[Excerpts from a dataset]
************
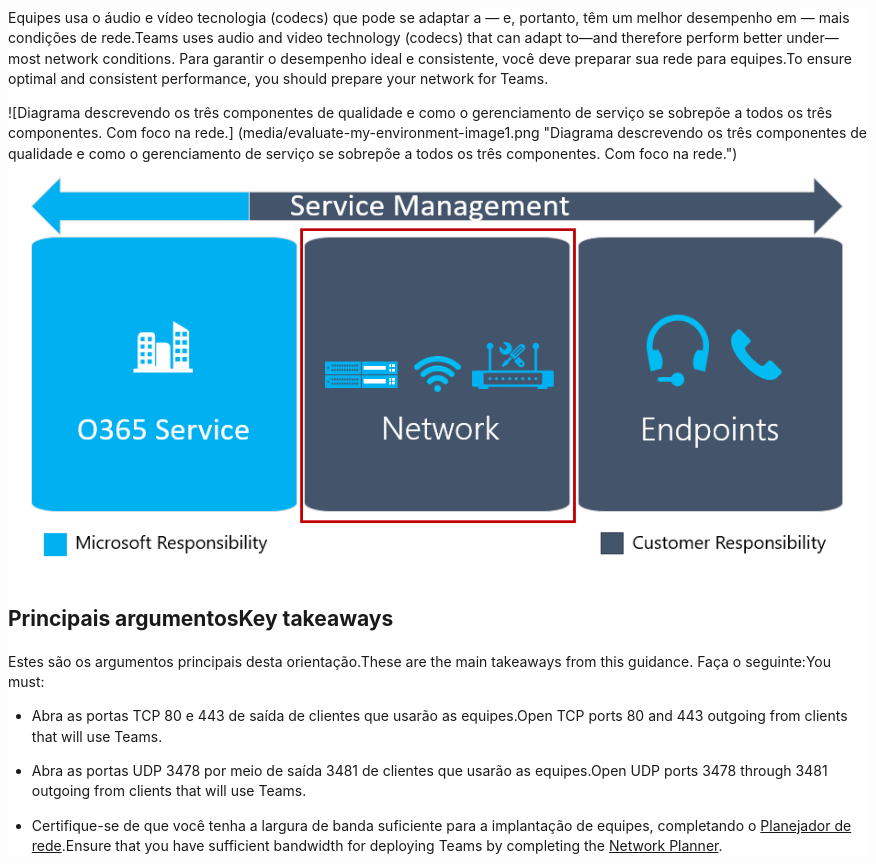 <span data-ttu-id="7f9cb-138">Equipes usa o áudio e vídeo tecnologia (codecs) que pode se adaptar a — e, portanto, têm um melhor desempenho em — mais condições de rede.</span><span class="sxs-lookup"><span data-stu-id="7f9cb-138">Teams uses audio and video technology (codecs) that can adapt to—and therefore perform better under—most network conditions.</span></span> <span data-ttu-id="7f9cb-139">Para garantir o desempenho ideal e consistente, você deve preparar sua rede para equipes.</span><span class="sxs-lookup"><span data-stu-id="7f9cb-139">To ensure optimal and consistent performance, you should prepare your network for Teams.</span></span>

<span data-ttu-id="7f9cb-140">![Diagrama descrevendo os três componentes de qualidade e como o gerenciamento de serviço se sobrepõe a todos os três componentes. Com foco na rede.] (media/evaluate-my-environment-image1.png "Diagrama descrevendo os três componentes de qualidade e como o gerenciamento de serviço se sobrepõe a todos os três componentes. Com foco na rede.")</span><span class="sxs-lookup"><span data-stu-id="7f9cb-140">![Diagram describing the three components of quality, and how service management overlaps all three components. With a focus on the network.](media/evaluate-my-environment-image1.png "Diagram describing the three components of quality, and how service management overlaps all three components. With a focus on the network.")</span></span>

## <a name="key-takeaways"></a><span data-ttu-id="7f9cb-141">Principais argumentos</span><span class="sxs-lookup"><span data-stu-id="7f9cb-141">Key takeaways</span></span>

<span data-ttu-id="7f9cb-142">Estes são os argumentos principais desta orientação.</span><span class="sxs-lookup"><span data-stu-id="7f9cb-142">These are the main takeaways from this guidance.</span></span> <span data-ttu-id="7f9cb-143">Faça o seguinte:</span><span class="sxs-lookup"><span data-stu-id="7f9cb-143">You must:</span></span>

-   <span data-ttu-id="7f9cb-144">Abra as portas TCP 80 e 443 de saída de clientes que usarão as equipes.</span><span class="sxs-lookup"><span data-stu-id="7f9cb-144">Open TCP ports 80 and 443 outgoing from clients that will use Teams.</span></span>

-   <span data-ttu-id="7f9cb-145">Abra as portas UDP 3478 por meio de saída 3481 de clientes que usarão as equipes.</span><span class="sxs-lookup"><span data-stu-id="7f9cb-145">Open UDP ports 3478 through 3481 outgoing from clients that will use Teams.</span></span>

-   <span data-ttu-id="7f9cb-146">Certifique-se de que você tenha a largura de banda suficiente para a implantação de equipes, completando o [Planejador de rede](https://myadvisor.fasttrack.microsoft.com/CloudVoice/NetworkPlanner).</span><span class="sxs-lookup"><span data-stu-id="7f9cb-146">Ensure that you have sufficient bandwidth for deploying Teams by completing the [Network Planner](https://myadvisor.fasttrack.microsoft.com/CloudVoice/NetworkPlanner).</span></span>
************
• _EXERCISE DETAILS_
Transcribe every entry exactly. Leave out the pictures.

• _WORKED SOLUTION_
 <span data-ttu-id="7f9cb-138">Equipes usa o áudio e vídeo tecnologia (codecs) que pode se adaptar a — e, portanto, têm um melhor desempenho em — mais condições de rede.</span><span class="sxs-lookup"><span data-stu-id="7f9cb-138">Teams uses audio and video technology (codecs) that can adapt to—and therefore perform better under—most network conditions.</span></span> <span data-ttu-id="7f9cb-139">Para garantir o desempenho ideal e consistente, você deve preparar sua rede para equipes.</span><span class="sxs-lookup"><span data-stu-id="7f9cb-139">To ensure optimal and consistent performance, you should prepare your network for Teams.</span></span>

<span data-ttu-id="7f9cb-140">![Diagrama descrevendo os três componentes de qualidade e como o gerenciamento de serviço se sobrepõe a todos os três componentes. Com foco na rede.] (media/evaluate-my-environment-image1.png "Diagrama descrevendo os três componentes de qualidade e como o gerenciamento de serviço se sobrepõe a todos os três componentes. Com foco na rede.")</span><span class="sxs-lookup"><span data-stu-id="7f9cb-140">![Diagram describing the three components of quality, and how service management overlaps all three components. With a focus on the network.](media/evaluate-my-environment-image1.png "Diagram describing the three components of quality, and how service management overlaps all three components. With a focus on the network.")</span></span>

## <a name="key-takeaways"></a><span data-ttu-id="7f9cb-141">Principais argumentos</span><span class="sxs-lookup"><span data-stu-id="7f9cb-141">Key takeaways</span></span>

<span data-ttu-id="7f9cb-142">Estes são os argumentos principais desta orientação.</span><span class="sxs-lookup"><span data-stu-id="7f9cb-142">These are the main takeaways from this guidance.</span></span> <span data-ttu-id="7f9cb-143">Faça o seguinte:</span><span class="sxs-lookup"><span data-stu-id="7f9cb-143">You must:</span></span>

-   <span data-ttu-id="7f9cb-144">Abra as portas TCP 80 e 443 de saída de clientes que usarão as equipes.</span><span class="sxs-lookup"><span data-stu-id="7f9cb-144">Open TCP ports 80 and 443 outgoing from clients that will use Teams.</span></span>

-   <span data-ttu-id="7f9cb-145">Abra as portas UDP 3478 por meio de saída 3481 de clientes que usarão as equipes.</span><span class="sxs-lookup"><span data-stu-id="7f9cb-145">Open UDP ports 3478 through 3481 outgoing from clients that will use Teams.</span></span>

-   <span data-ttu-id="7f9cb-146">Certifique-se de que você tenha a largura de banda suficiente para a implantação de equipes, completando o [Planejador de rede](https://myadvisor.fasttrack.microsoft.com/CloudVoice/NetworkPlanner).</span><span class="sxs-lookup"><span data-stu-id="7f9cb-146">Ensure that you have sufficient bandwidth for deploying Teams by completing the [Network Planner](https://myadvisor.fasttrack.microsoft.com/CloudVoice/NetworkPlanner).</span></span>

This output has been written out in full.